The easiest part of the project will be the animation core, and should be tackled first. Hopefully, the routines will be generic enough and documented enough to be used in other projects which might even be entirely unrelated to this project.
The second stage will be the physics core. In order to be useful, this stage has to be taken above and beyond the simple collision-response system used in video games. The project has to realistically simulate the workings of complex machinery. Finite Element Material Simulation may be required. Physics will control animation. This part will need to also simulate electronic circuits, even if only at an abstracted level.
The third stage will be artifical intelligence. This is partly to make the project useful earlier on in its development. The AI routines only need to be sophisticated enough to replicate lower cognitive functions: enough for a simulated android/gynoid to keep balance and navigate simple obstacles. This stage may be developed further if required and should pose no real difficulty if the architecture remains modular. AI has control over physics, but obviously there has to be two-way communication between the observer and the subject.
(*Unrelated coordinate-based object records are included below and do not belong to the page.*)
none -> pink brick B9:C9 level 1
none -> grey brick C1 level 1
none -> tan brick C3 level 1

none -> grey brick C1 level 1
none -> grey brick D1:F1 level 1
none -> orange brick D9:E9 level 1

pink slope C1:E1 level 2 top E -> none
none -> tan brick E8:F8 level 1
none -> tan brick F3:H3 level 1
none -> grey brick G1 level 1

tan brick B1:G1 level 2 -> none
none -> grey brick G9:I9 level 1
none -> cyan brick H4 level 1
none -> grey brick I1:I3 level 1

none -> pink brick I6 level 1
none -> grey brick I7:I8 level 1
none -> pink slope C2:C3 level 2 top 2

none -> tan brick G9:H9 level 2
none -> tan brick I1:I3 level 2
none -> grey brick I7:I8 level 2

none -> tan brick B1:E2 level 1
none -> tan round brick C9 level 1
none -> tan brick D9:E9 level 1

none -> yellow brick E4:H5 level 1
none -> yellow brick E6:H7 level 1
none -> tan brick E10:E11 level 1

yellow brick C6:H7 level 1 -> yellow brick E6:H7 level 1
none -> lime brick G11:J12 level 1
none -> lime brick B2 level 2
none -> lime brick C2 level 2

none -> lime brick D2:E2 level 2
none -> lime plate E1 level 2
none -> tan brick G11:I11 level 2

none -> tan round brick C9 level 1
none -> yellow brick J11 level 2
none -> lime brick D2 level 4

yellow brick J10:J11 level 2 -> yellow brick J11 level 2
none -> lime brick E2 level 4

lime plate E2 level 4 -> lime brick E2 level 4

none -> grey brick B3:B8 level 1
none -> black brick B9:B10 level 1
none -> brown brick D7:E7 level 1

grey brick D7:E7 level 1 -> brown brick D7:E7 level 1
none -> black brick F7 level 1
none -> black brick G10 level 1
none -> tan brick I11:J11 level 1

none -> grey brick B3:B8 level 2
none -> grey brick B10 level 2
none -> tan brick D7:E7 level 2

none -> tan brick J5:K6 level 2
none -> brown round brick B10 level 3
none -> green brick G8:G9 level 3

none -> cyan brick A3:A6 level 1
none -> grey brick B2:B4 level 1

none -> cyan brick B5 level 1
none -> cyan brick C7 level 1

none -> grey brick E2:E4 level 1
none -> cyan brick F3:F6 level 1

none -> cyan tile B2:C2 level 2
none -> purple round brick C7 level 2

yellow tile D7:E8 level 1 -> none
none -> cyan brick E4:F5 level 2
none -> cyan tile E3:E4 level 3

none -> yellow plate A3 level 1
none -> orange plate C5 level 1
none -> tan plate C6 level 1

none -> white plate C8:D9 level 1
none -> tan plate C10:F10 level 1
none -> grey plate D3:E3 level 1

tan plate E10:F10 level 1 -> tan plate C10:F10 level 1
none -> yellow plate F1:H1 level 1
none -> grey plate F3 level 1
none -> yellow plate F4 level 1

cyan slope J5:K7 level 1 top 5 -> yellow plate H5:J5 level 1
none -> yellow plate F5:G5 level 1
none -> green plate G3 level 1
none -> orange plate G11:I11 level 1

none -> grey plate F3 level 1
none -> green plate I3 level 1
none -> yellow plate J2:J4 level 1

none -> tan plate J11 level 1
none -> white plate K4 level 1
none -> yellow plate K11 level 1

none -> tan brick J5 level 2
The fourth stage will be simulation of a biological system - a human - at an appropriate level. Further levels will be added as needed. At this stage, distributed computing will definitely be required.
The fifth stage, if required, will replicate realistic environments for the simulated cybernetics system to interact with.
C++ is the current industry standard, but to aid future-proofing, compatibility and distributed computing capabilities, Java should be used for some components. Considering how long it may take for this project to reach maturity, it may be deemed prudent to develop a Java version in tandem with the C++ version. In fact, it might be preferable to not use C++ at all.